THURSDAY, Feb. 14, 2019 (HealthDay News) — In older adults, the association between depressive symptoms and mortality is not influenced by the presence of cardiovascular disease (CVD), according to a study recently published in the Journal of the American Geriatrics Society.
Renaud Péquignot, M.D., Ph.D., from Paris Descartes University, and colleagues evaluated the association between depressive symptoms at repeated study visits (at baseline between 1999 and 2001 and after two, four, seven, and 10 years of follow-up) and all-cause and cause-specific mortality among 7,377 participants (mean age, 73.8 years) without a history of CVD at baseline. Researchers considered the influence of CVD on the association.

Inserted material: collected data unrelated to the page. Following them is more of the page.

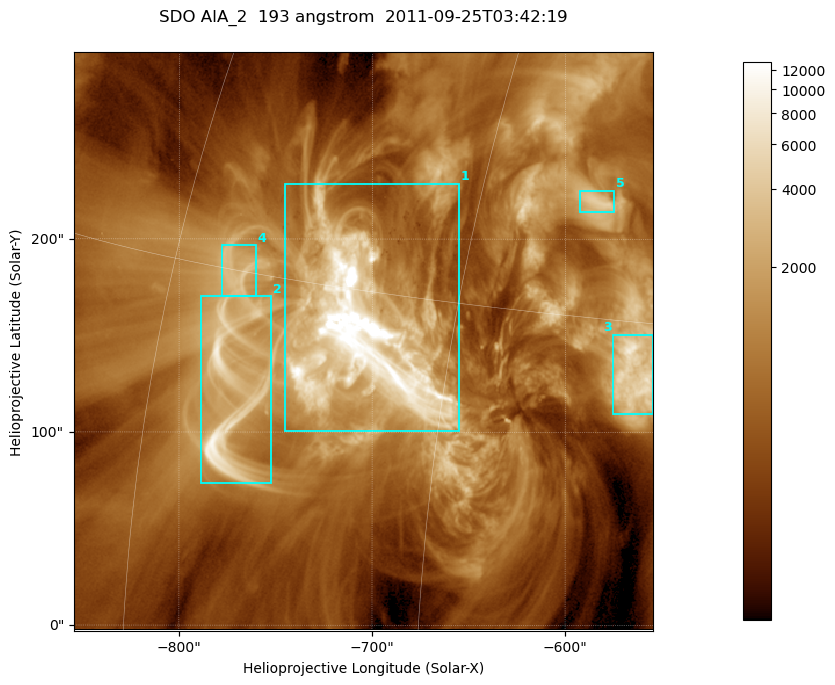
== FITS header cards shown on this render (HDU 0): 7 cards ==
TELESCOP= 'SDO     '           /
INSTRUME= 'AIA_2   '           /
WAVELNTH=                  193 /
WAVEUNIT= 'angstrom'           /
DATE-OBS= '2011-09-25T03:42:19.84' /
CTYPE1  = 'HPLN-TAN'           /
CTYPE2  = 'HPLT-TAN'           /

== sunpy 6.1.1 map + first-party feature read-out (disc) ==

The researchers found that depressive symptoms were present in 19 to 22 percent of participants at each study visit. During a median 9.4 years of follow-up, 650 patients developed a first CVD and 1,255 died. Time-dependent depressive symptoms were associated with an increased risk for mortality (hazard ratio, 1.28; 95 percent confidence interval, 1.06 to 1.55) and an incident CVD event (hazard ratio, 1.63; 95 percent confidence interval, 1.30 to 2.04) after adjustment for baseline sociodemographic variables, vascular risk factors, impairment in daily life activities, and antidepressants. The occurrence of CVD did not influence the association between depressive symptoms and mortality (hazard ratio for depressive symptoms and CVD interaction, 1.03; 95 percent confidence interval, 0.66 to 1.61). Incident CVD explained only 6.9 percent of the excess of mortality associated with depressive symptoms.
“These study results suggest that in depressed elderly individuals, the prevention [of] mortality will not be achieved by the sole prevention of CVD,” the authors write.